Acute load-shedding taking toll on garment sector: BKMEA
When large-scale factories lose power, assembly lines stop, manufacturing costs spike, and international buyers begin looking toward more stable competitors in Southeast Asia.
The agricultural sector, the bedrock of domestic stability, faces an equally grave threat. Mechanical irrigation systems depend heavily on a stable electrical current. Unreliable power disrupts seasonal crop watering, putting agricultural yields at risk, threatening domestic food security, and driving up food inflation for a population already under financial stress.

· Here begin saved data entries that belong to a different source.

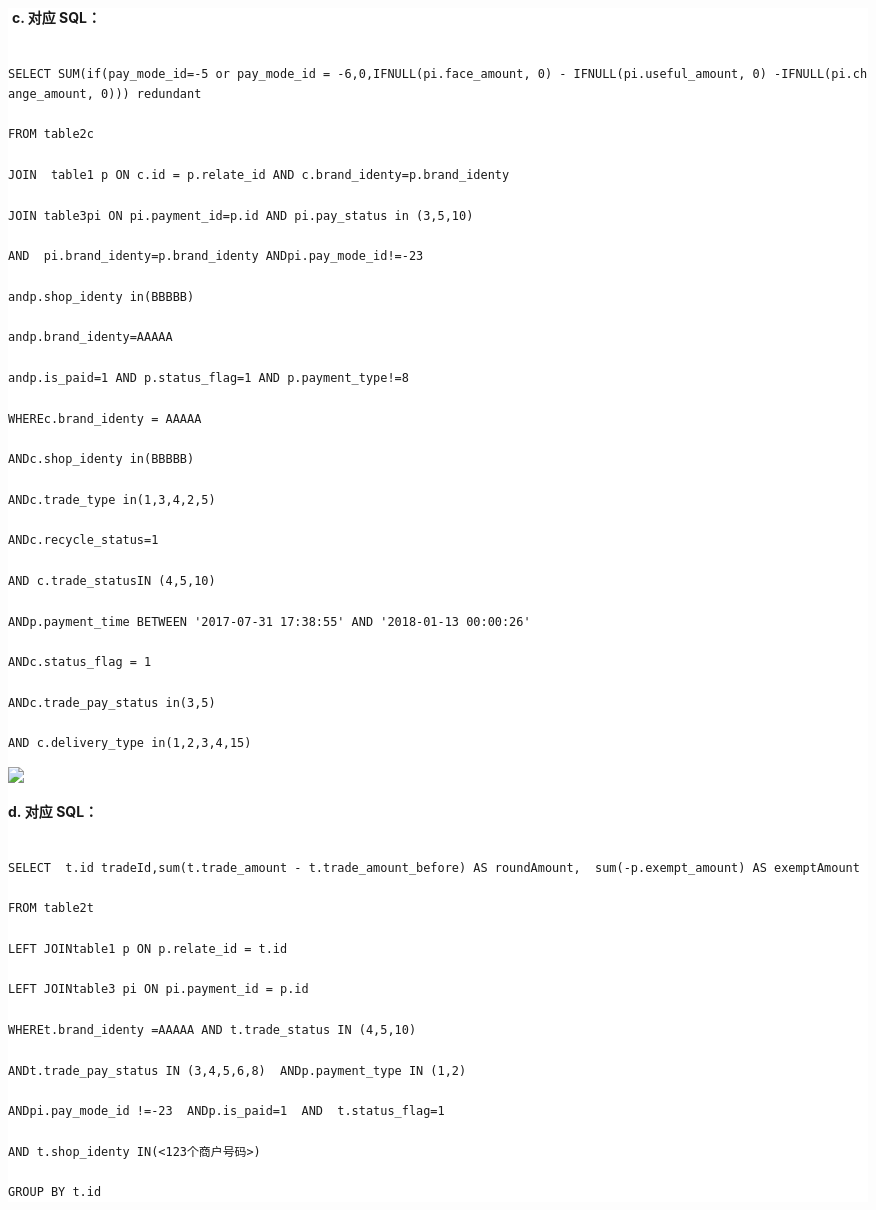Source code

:  **c. 对应 SQL：**

```

SELECT SUM(if(pay_mode_id=-5 or pay_mode_id = -6,0,IFNULL(pi.face_amount, 0) - IFNULL(pi.useful_amount, 0) -IFNULL(pi.change_amount, 0))) redundant

FROM table2c

JOIN  table1 p ON c.id = p.relate_id AND c.brand_identy=p.brand_identy        

JOIN table3pi ON pi.payment_id=p.id AND pi.pay_status in (3,5,10)

AND  pi.brand_identy=p.brand_identy ANDpi.pay_mode_id!=-23                                

andp.shop_identy in(BBBBB)                  

andp.brand_identy=AAAAA

andp.is_paid=1 AND p.status_flag=1 AND p.payment_type!=8              

WHEREc.brand_identy = AAAAA

ANDc.shop_identy in(BBBBB)                              

ANDc.trade_type in(1,3,4,2,5)                          

ANDc.recycle_status=1        

AND c.trade_statusIN (4,5,10)        

ANDp.payment_time BETWEEN '2017-07-31 17:38:55' AND '2018-01-13 00:00:26'        

ANDc.status_flag = 1        

ANDc.trade_pay_status in(3,5)                    

AND c.delivery_type in(1,2,3,4,15)
```

![](http://upload-images.jianshu.io/upload_images/542677-4623b5c6a45ed127?imageMogr2/auto-orient/strip%7CimageView2/2/w/1240)

**d. 对应 SQL：**

```

SELECT  t.id tradeId,sum(t.trade_amount - t.trade_amount_before) AS roundAmount,  sum(-p.exempt_amount) AS exemptAmount

FROM table2t

LEFT JOINtable1 p ON p.relate_id = t.id

LEFT JOINtable3 pi ON pi.payment_id = p.id

WHEREt.brand_identy =AAAAA AND t.trade_status IN (4,5,10)

ANDt.trade_pay_status IN (3,4,5,6,8)  ANDp.payment_type IN (1,2)

ANDpi.pay_mode_id !=-23  ANDp.is_paid=1  AND  t.status_flag=1

AND t.shop_identy IN(<123个商户号码>)

GROUP BY t.id
```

Furthermore, Bangladesh’s fast-growing digital industries, including information technology sectors, freelancing networks, call centers, and tech startups, are experiencing a massive loss of productive hours. For a sector that relies entirely on 24/7 global connectivity, a fluctuating power grid is fatal. It actively drives away foreign clients, decimates foreign remittance earnings, and discourages crucial international venture capital investment.
No one wants to see Bangladesh held back. The government must act decisively: prioritize clearing dues to keep plants running, improve fuel management, ensure more equitable distribution, and accelerate reliable new capacity. Short-term fixes like greater reliance on costly backups are not sustainable. A long-term strategy focused on diversification, efficiency, and accountability is essential.
The people of Bangladesh deserve better, reliable power that supports their ambitions rather than hindering them. Families should not have to choose between safety and darkness. Businesses should not fear another day of lost opportunities. As this crisis continues, the hope is that leaders will listen to the growing frustration and respond with the competence and urgency the situation demands.
The lights need to come back on, not just for a few, but for everyone. Bangladesh’s future depends on it.